A vote by teachers at the Prep campus on whether to unionize is expected at the end of this month.  Let’s sincerely hope that the staff figures out that the introduction of a union will create a gigantic barrier between the needs of the teachers and students and the ability of the school’s leadership to meet them.

Teachers at Cesar Chavez PCS misinterpret contribution of school’s namesake

While I was away studying public schools in Paris, WAMU’s Mikaela Lefrak broke the news that the teachers at Cesar Chavez Public Charter middle school’s Prep campus are preparing to vote at the end of this month on their desire to join a union.  The plan appears to be a repeat of the failed effort at Paul PCS earlier this year to form the District of Columbia Alliance of Charter Teachers and Staff, which would be affiliated with the American Federation of Teachers.  In the case of Paul, the AFT called off the ballot after it was clear the measure would go down in defeat.  Let’s hope the same thing happens at Chavez.

Ms. Lefrak includes in her article the rationale for the move to unionize at the charter:

“’We’re a school named after Cesar Chavez, famous for unionizing migrant workers,’ said school librarian Jennie Tomlinson. ‘We just want teachers to have a say in decision-making.’”

What Ms. Tomlinson does not understand is that once a union is brought into Chavez, teachers will have less say at the school than they currently do since every major decision will have to be negotiated with management through a collective bargaining agreement.  Gone will be the day staff can walk into the principal’s office with an idea that can be tried on the spot.

I also have to say that the analogy to the lifework of Cesar Chavez is simply false.  A recent article by WAMU’s Maureen Pao about the contributions of Mr.

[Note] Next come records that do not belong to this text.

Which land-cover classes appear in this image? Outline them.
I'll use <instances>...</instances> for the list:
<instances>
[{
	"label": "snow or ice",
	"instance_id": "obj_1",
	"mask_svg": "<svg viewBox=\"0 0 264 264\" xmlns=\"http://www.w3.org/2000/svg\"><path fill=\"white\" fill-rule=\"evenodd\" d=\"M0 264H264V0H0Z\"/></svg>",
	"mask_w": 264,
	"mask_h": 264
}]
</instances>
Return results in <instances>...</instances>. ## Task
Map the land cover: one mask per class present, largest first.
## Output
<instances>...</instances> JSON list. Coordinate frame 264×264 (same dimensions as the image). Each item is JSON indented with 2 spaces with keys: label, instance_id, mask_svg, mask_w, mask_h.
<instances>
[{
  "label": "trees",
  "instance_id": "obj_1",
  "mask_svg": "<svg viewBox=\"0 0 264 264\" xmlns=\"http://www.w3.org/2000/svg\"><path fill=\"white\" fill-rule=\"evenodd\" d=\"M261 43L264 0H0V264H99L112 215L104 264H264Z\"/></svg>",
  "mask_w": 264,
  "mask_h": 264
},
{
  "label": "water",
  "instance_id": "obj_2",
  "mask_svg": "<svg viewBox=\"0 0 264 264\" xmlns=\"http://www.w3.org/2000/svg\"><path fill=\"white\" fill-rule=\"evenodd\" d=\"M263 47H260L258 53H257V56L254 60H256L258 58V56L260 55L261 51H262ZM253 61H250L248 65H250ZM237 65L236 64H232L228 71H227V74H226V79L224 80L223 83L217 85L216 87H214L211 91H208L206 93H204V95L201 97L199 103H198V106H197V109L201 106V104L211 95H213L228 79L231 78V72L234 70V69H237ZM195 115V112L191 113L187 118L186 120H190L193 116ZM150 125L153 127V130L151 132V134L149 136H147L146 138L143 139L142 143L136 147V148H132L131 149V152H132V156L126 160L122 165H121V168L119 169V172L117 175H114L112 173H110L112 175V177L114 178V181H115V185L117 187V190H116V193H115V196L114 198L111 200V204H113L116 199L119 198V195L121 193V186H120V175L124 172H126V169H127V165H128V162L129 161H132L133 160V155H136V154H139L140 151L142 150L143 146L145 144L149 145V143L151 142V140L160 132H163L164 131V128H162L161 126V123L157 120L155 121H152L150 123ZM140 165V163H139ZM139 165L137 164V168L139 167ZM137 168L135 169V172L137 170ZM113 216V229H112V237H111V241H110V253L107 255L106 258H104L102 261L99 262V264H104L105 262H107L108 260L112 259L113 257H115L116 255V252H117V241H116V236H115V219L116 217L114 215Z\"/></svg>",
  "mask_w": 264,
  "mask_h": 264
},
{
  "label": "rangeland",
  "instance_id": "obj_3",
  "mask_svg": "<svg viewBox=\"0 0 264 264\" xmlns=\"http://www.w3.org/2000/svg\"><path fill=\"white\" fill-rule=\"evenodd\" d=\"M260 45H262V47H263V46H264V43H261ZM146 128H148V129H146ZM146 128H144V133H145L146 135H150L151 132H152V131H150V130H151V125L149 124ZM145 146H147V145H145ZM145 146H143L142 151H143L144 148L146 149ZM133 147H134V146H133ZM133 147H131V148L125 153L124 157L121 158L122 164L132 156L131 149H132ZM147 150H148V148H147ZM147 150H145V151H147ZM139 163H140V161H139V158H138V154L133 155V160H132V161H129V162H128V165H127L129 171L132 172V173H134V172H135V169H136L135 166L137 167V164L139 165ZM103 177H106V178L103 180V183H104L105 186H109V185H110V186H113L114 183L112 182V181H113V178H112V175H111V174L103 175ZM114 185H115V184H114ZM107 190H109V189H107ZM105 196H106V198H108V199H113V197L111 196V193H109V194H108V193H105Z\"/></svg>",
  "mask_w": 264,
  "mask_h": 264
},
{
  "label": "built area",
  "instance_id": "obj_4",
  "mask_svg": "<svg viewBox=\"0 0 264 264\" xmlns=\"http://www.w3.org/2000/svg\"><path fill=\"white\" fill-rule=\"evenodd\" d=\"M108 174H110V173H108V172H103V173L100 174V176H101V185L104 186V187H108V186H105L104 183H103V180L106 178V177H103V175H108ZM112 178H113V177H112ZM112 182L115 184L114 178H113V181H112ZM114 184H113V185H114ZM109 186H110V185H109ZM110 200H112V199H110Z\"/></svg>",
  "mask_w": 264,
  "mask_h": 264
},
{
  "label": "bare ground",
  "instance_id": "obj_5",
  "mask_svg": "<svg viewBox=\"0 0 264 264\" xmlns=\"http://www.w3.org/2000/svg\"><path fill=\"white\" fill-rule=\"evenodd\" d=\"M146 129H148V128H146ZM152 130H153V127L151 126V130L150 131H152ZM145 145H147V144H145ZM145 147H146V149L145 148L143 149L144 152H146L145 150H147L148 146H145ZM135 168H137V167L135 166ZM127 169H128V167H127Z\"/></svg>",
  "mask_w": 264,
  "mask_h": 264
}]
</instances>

Chavez recalls:

“Born into a Mexican-American family of migrant farm laborers and a life of grinding poverty, Chavez dedicated his life’s work to improving conditions for the legions of farmworkers who kept fresh food on the tables across America — while they often went hungry, living and laboring in abysmal conditions and being paid unlivable wages.”

I highly doubt similar circumstances exist for the educational professionals at Chavez.

At this point, according to Ms. Lefrak, about 28 of the charter’s 35 teachers plan to cast ballots to approve the union.  I wonder what Irasema Salcido, the founder of Chavez, who grew up on a farm tilled by migrant workers, thinks about the organizing effort.  I really wish Scott Pearson, the executive director at the DC Public Charter School Board, had never suggested that a unionized charter come to our city.